A Tomás le extrañó el entusiasmo de su interlocutor.

—Bien, es de verdad sorprendente…

—¿Sorprendente? ¡Eso…, eso es algo muy extraño! Aún me cuesta creerlo.

—Sí, es una frase un poco misteriosa. ¿Sabe?: tal vez nosotros…

—Usted no me entiende —interrumpió el hombre de la CIA—. Ya he oído esa frase de boca del propio Einstein.

—¿Cómo?

—En 1951, durante el encuentro en Princeton con el entonces primer ministro de Israel, Einstein pronunció exactamente esa frase. Yo estaba allí y lo escuché todo. —Una pausa—. Eh… espere un poco…, debo…, debo de tener eso por aquí. —Se oyeron unos ruidos en la línea e, instantes después, volvió la voz ronca de Bellamy—. Aquí está.

—¿Qué?

—Tengo aquí la transcripción del diálogo de Einstein y Ben Gurión. En un momento dado, el diálogo entre los dos continuó en alemán. Espere un poco… —Sonido de pasar de páginas—. Espere un poco… —Más páginas—. Aquí está. ¿Quiere escucharlo?

—Sí, sí.

—Dijo Einstein —Bellamy aclaró la voz—: «Raffiniert ist der Herrgott, aber boshaft ist er nicht». —Cambió el tono—. Al escuchar eso, Ben Gurión preguntó —una pausa más—: «Was wollen Sie damit sagen?». —Nuevo cambio de tono—. Y Einstein respondió: «Die Natur verbirgt ihr Geheimnis durch die Erhabenheit ihres Wesens, aber nicht durch List».

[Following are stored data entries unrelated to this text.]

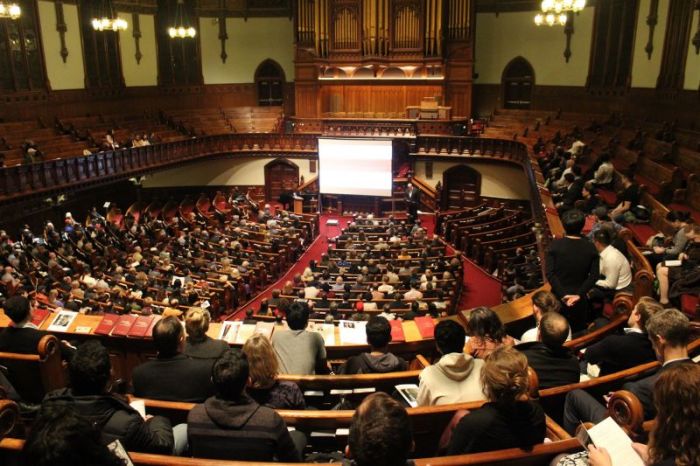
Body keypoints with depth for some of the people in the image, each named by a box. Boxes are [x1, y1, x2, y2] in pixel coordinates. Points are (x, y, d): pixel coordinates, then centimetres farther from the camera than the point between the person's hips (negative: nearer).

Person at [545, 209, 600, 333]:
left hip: (558, 296, -1)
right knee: (579, 331, 16)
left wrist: (563, 294, -14)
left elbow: (549, 273, -16)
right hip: (580, 299, 1)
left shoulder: (555, 245, -11)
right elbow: (594, 275, -10)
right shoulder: (590, 248, -6)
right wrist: (579, 294, -12)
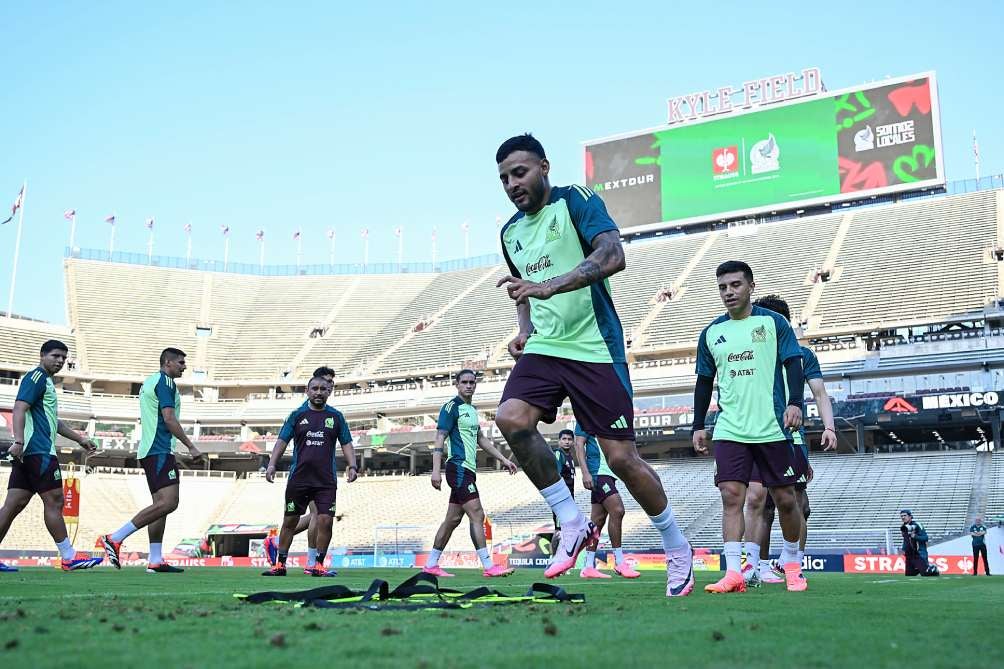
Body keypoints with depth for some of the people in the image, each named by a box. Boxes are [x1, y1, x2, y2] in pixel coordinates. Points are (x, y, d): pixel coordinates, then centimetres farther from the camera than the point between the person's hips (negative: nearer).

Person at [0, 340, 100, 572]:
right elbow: (19, 408, -19)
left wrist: (79, 439, 34)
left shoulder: (45, 380, 25)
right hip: (38, 451, -10)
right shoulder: (36, 377, -6)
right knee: (54, 502, -6)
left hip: (28, 452, 10)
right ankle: (69, 558, -1)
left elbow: (53, 420, 33)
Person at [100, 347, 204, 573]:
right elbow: (169, 418, -16)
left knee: (161, 503, 8)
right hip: (160, 451, -11)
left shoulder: (150, 381, 23)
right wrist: (191, 447, -12)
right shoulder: (165, 381, -8)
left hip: (150, 450, 11)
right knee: (168, 502, -17)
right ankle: (115, 539, -17)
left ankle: (155, 561, 5)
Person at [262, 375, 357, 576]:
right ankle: (280, 564, 16)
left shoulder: (336, 416, 8)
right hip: (298, 478, 0)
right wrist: (272, 465, -8)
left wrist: (352, 466, -5)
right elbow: (282, 441, 4)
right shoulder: (297, 415, 6)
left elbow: (346, 444, 9)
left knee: (325, 521, -7)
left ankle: (318, 565, 6)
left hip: (326, 481, 0)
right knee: (290, 521, 5)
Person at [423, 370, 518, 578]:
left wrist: (504, 460, 25)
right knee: (477, 515, -13)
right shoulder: (452, 407, -7)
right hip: (458, 467, -9)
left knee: (453, 519, 9)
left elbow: (481, 439, 27)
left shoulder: (472, 410, 19)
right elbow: (440, 439, -13)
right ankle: (489, 566, -13)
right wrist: (436, 470, -21)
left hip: (468, 470, 9)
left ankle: (431, 565, 16)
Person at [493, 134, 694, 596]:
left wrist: (550, 285, -33)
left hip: (595, 348, -6)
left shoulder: (576, 202, -6)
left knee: (621, 457, -5)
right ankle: (572, 523, -6)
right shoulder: (510, 232, 15)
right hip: (544, 348, 6)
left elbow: (613, 255, -23)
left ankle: (676, 546, 20)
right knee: (511, 419, -22)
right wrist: (525, 330, 11)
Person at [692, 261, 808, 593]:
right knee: (731, 495, -10)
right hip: (729, 429, 2)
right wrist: (698, 426, 13)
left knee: (785, 498, 5)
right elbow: (704, 382, 17)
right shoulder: (711, 333, 12)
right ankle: (733, 573, -12)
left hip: (772, 427, -2)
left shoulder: (773, 322, 3)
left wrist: (794, 403, -18)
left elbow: (793, 364, -2)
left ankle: (792, 564, 26)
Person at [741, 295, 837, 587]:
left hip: (792, 437, 0)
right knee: (755, 498, -13)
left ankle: (795, 567, 11)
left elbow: (819, 393, 5)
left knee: (795, 503, 1)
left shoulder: (802, 355, 10)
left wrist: (829, 426, -9)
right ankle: (756, 565, -12)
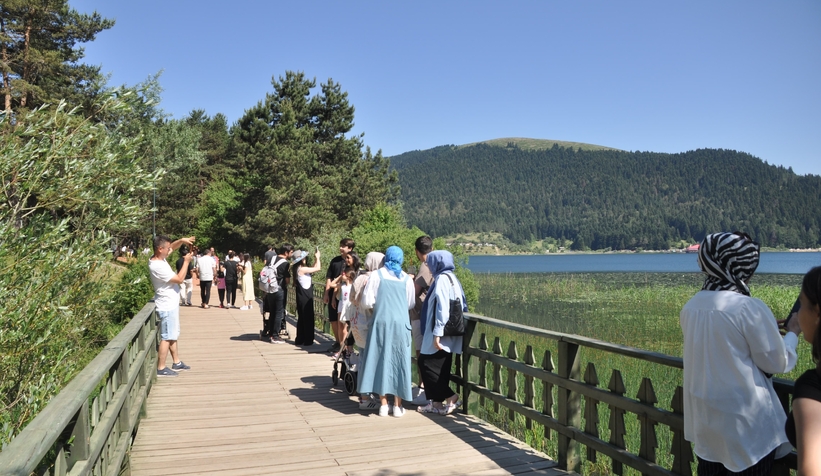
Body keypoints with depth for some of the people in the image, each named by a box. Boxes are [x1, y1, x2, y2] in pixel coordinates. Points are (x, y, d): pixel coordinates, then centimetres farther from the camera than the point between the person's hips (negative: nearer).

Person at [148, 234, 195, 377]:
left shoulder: (158, 258, 2)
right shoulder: (158, 266, -26)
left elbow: (172, 247, 20)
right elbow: (179, 279, -22)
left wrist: (182, 241, 1)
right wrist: (186, 261, -15)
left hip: (171, 304, 10)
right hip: (167, 306, -10)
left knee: (173, 335, 18)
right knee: (166, 337, -3)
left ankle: (176, 362, 28)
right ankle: (161, 369, 4)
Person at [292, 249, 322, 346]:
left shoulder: (300, 269, 9)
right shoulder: (302, 269, -18)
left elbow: (313, 269, 16)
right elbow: (318, 268, -17)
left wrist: (316, 258, 10)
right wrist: (317, 257, -3)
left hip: (302, 297, 9)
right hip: (305, 297, -9)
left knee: (301, 318, 15)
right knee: (308, 318, -1)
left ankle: (300, 340, 21)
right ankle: (308, 340, 5)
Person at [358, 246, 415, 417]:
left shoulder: (376, 275, -2)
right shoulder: (407, 279, 3)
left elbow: (366, 302, -3)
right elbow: (411, 304, 10)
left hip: (381, 322, -1)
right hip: (401, 324, 1)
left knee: (381, 360, 8)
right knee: (399, 361, 8)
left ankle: (383, 404, 11)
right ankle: (397, 405, 11)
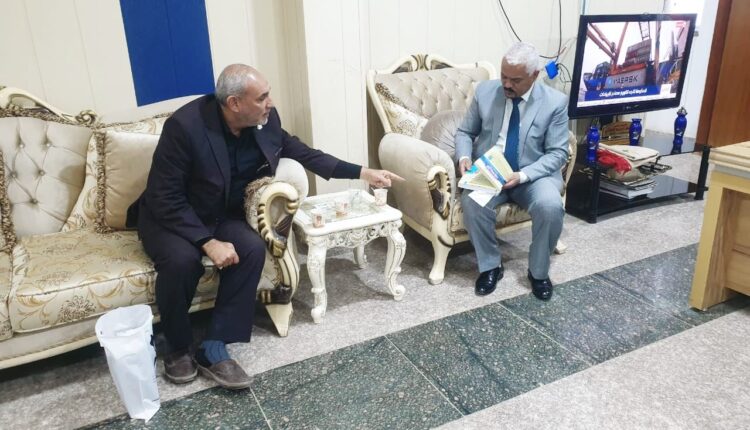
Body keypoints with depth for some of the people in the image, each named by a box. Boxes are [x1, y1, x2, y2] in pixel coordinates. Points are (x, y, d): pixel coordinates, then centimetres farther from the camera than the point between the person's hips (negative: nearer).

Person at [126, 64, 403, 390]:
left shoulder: (265, 121, -12)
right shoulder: (185, 126, -28)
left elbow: (300, 152, 3)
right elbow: (165, 198, -24)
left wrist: (363, 173, -2)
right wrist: (208, 242, -32)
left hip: (220, 215, 5)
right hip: (167, 216, -4)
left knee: (253, 249, -25)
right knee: (182, 260, -34)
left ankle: (213, 349, -15)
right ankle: (178, 348, -6)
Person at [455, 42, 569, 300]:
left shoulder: (555, 102, -7)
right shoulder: (484, 91, -1)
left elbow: (557, 153, -8)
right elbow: (465, 132, 8)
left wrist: (523, 175, -24)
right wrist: (464, 157, -15)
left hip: (533, 175, -1)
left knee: (550, 206, -31)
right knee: (471, 202, -30)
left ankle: (539, 271, -5)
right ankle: (490, 266, -7)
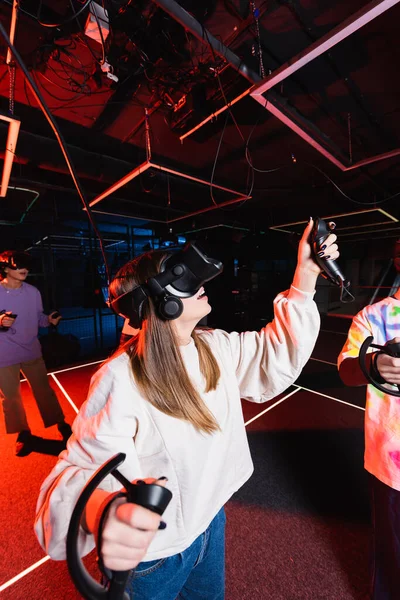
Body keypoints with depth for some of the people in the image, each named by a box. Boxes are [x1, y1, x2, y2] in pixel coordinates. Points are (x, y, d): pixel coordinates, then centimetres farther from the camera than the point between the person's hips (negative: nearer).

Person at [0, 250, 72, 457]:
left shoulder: (33, 291, -1)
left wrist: (49, 320, -16)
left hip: (32, 351, 2)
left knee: (44, 390, 11)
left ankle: (61, 424, 28)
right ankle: (23, 433, 35)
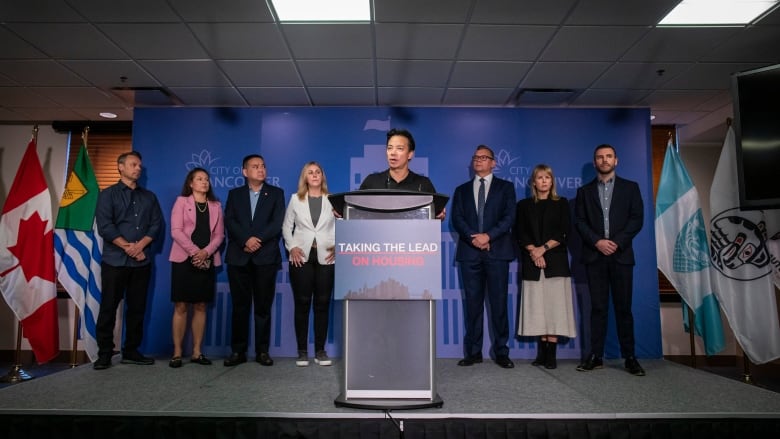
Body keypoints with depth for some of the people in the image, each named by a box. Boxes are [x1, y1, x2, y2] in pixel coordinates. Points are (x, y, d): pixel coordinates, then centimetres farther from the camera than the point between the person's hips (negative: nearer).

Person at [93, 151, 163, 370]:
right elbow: (104, 226, -7)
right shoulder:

—¿Qué diablos quiere decir eso?

—Tengo aquí la traducción. Einstein dijo —cambió una vez más el tono de voz, como si imitase al científico—: «El Señor es sutil, pero no malicioso».

—Eso ya lo sé.

—Calma. Al oír esa frase, Ben Gurión le preguntó —volvió a cambiar el tono de voz, ahora imitando al antiguo primer ministro de Israel—: «¿Qué quiere usted decir con eso?». —Nueva pausa—. Einstein respondió —cambio de acento—: «Die Natur verbirgt ihr Geheimnis durch die Erhabenheit ihres Wesens, aber nicht durch List».

Tomás no podía contener la ansiedad.

—Sí, ya lo he oído. Pero ¿qué quiere decir eso?

Frank Bellamy sonrió, divertido por hacer esperar al portugués y acicatear su curiosidad. Fijó la vista de nuevo en la traducción y leyó por fin la frase final que, cincuenta y cinco años atrás, había pronunciado Albert Einstein.

—«La naturaleza oculta su secreto en razón de su esencia majestuosa, nunca por astucia».